Shaftab Khalid

Personal information
- Full name: Shaftab Ahmed Khalid
- Born: 6 October 1982 (age 43) Worcester, England
- Batting: Right-handed
- Bowling: Right-arm Off break

Domestic team information
- 2009: Hertfordshire
- 2003–2005: Worcestershire

Career statistics
| Competition | FC | LA | T20 |
| Matches | 10 | 10 | 1 |
| Runs scored | 64 | 13 | – |
| Batting average | 9.14 | 6.50 | – |
| 100s/50s | 0/0 | 0/0 | – |
| Top score | 20 | 9* | – |
| Balls bowled | 1,280 | 327 | 6 |
| Wickets | 14 | 4 | 0 |
| Bowling average | 50.85 | 71.00 | – |
| 5 wickets in innings | 0 | 0 | – |
| 10 wickets in match | 0 | 0 | – |
| Best bowling | 4/131 | 2/40 | – |
| Catches/stumpings | 3/– | 1/– | 0/– |
- Source: ESPNcricinfo, 20 July 2010

= Shaftab Khalid =

Pakistani-born English cricketer

Shaftab Ahmed Khalid (born 6 October 1982) is an English first-class cricketer, a right-arm off-spinner who also bats right-handed. He was born to Pakistani parents in Worcester on 6 October 1982.
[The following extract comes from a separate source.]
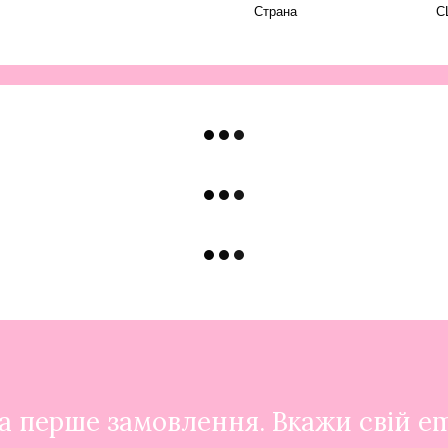
Страна
С
 перше замовлення. Вкажи свій em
Khalid made his first-class debut for Worcestershire against Oxford University in April 2003, taking 2–59 in the only innings he bowled, in a drawn match affected by the weather. A rather anonymous Twenty20 Cup game (1-0-13-0; DNB) against Somerset followed, but he did take the wicket of South African captain Graeme Smith in the one-day game against the tourists in late June; his first County Championship victim was Glamorgan captain Robert Croft four days later.
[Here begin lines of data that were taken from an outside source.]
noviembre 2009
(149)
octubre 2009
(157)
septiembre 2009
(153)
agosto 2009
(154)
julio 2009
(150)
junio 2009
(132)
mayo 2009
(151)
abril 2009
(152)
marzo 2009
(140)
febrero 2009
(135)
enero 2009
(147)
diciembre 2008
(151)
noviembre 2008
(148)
After that, Khalid played several more times that summer for the Worcestershire first team, his best returns coming against Northants in mid September when he took 3-70 and 4–131. In 2003, too, he was the recipient of an NBC Denis Compton Award. Khalid was selected for the 2003-04 ECB National Academy intake, and travelled to India, where he was called up to play in three List A games for England A, including one "unofficial ODI" against India A at Chennai; he was not a success, however, taking 1-60 from an expensive ten-over spell.

In 2004 Khalid started the season with appearances in the County Championship and totesport League, but failed to make a serious impression and by mid-June had been relegated to the second team. Although he did return to the first XI in September, it was a frustrating season for the player, who took only four first-class wickets at 69.25 and claimed just one victim in one-day cricket.

Like a number of the county's other fringe players, Khalid played in the 2005 pre-season match against Loughborough UCCE, but the county's eight-wicket defeat and his own failure to take a single wicket put paid to his chances of making a name for himself, and again he returned to the seconds. He was a surprise call up to the Northamptonshire squad as cover for Nicky Boje for their County Championship match against Surrey in 2010, but did not feature in the starting eleven.